6.6 Training of Staff
The first part of the complainant's complaint related to an alleged failure of the respondent to properly train its staff to deal with students with disabilities, and an alleged failure to properly advise its staff of their obligations under the Act. I have made findings above as to the actions taken by the University in developing and monitoring policies and guidelines with respect to students with disabilities, and of the information made available to staff (and students), and training and support provided.

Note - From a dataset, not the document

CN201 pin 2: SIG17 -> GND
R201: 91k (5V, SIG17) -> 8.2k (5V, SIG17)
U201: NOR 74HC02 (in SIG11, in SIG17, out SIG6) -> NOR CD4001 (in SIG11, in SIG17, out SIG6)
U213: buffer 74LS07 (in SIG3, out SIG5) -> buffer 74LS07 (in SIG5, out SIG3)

In my view the complainant's complaint in this respect is misconceived in terms of the Act. If it were the case that the complainant's complaint had been made against individual members of staff she may have been able to pursue her complaint against the University on the basis that the University was vicariously liable for any unlawful acts of its employees. Under those circumstances a failure by the University to provide appropriate training and information to its employees may well have been of relevance. Although Part III of the Act makes provision for "action plans", and s.60 provides that "a service provider may prepare and implement an action plan" (s.59 provides that an educational institution is for the purposes of s.60 "a service provider"), this is not compulsory nor an obligation under the Act. In any event I am satisfied that the respondent has prepared and implemented an action plan within the meaning of s.61 of the Act.

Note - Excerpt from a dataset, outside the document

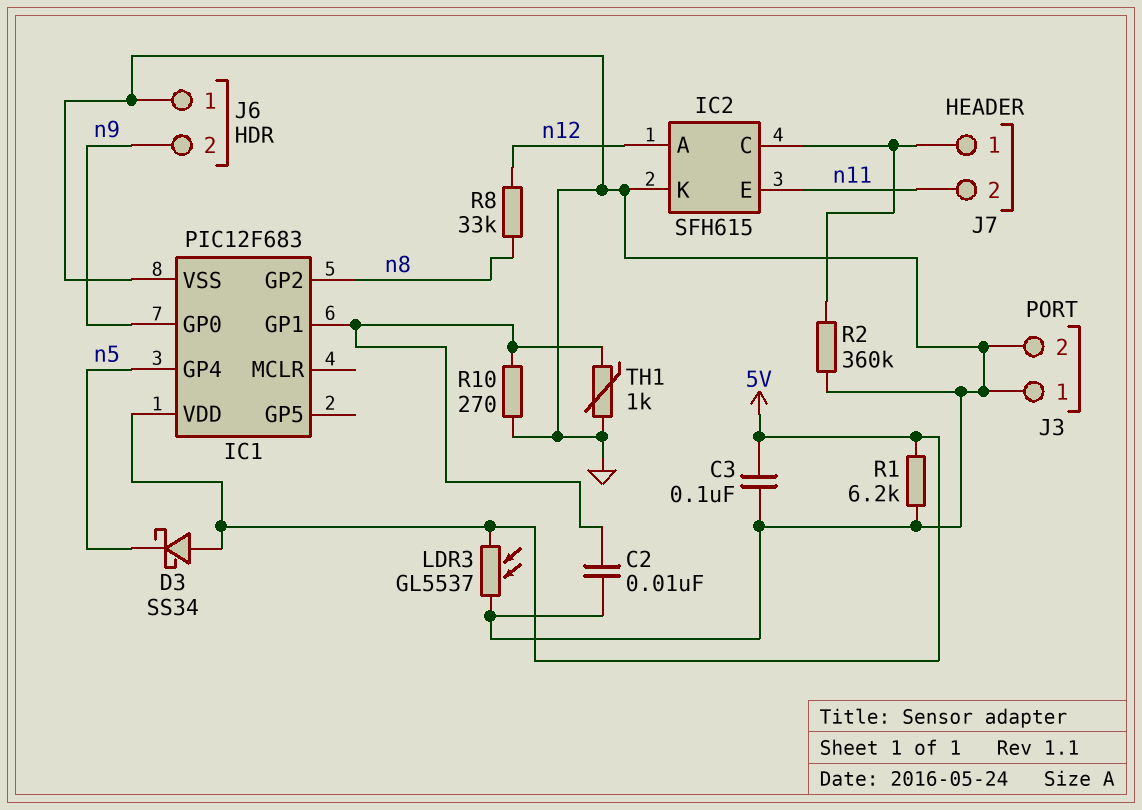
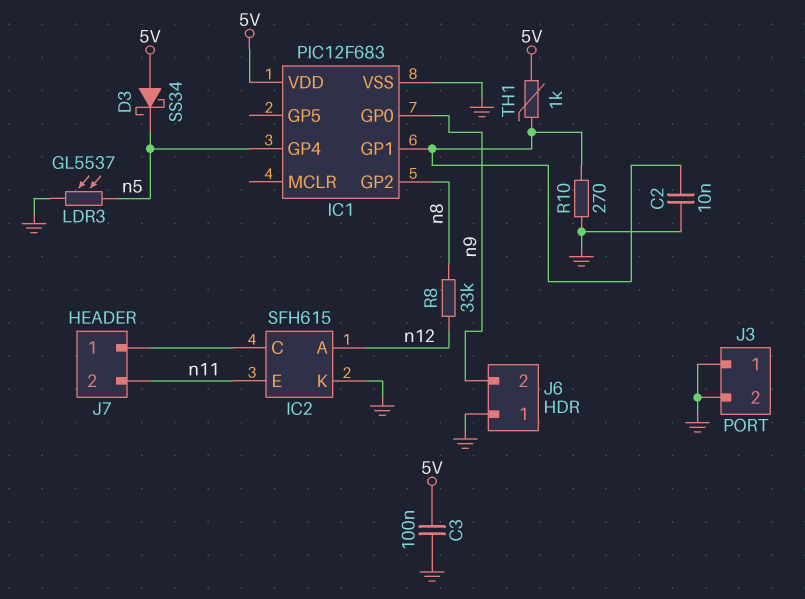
LDR3: GL5537 (5V, GND) -> GL5537 (GND, n5)
R1: 6.2k (5V, GND) -> none
R2: 360k (GND, IC2/C) -> none
TH1: 1k (GND, IC1/GP1) -> 1k (5V, IC1/GP1)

However, even were it the case that no such "action plan" had been developed by the respondent any failure by the University to inform, advise or train its staff in relation to dealing with persons with disabilities is not discrimination within the meaning of ss.5, 6 or 22 of the Act.
For the reasons given I am satisfied that the complainant's complaints cannot be sustained under the Act. Her circumstances clearly demonstrate many of the difficulties which persons with disabilities may face but I am satisfied that she was not discriminated against directly or indirectly by the respondent on the basis of her disability. I am satisfied that the complainant's difficulties in Language/Arts II in 1994 occurred because she submitted an assignment of inadequate academic quality and therefore failed the assignment, and then because of her disability, as yet undisclosed to her lecturer, was unable to perform part of her class work. However, the complainant chose to withdraw from that subject because she had failed a compulsory piece of the assessment. She did not seek an extension or to re-submit that assignment. None of these difficulties resulted from discrimination on the basis of her disability, although they may well have resulted from her disability itself.
With respect of the complainant's difficulties in Language/Arts II in 1995 I am satisfied that she obtained all the accommodations for her disability that she had requested. I am satisfied these accommodations were granted with minimal delay by the respondent, but that the complainant's circumstances were made more difficult by the deterioration in her health leading to her hospitalisation in June. The respondent was unaware of this deterioration and hospitalisation. The subsequent protracted discussions in the latter part of 1995 related not to accommodations for her disability but to the re-marking of her paper.
With respect to the unsatisfactory (in the complainant's view) resolution of the negotiations for the accommodations in the Teaching Practicum, I am satisfied that the University has made such accommodations as can be made that are consistent with the academic integrity of the course. Under these circumstances although the complainant considers she will not be able to comply with the requirements, it is my view that the requirement imposed by the University, that is that there be four successive days of teaching in the Teaching Practicum, is reasonable in the circumstances of the case.
Accordingly, pursuant to s.103 of the Act I dismiss the complaint the subject of this inquiry.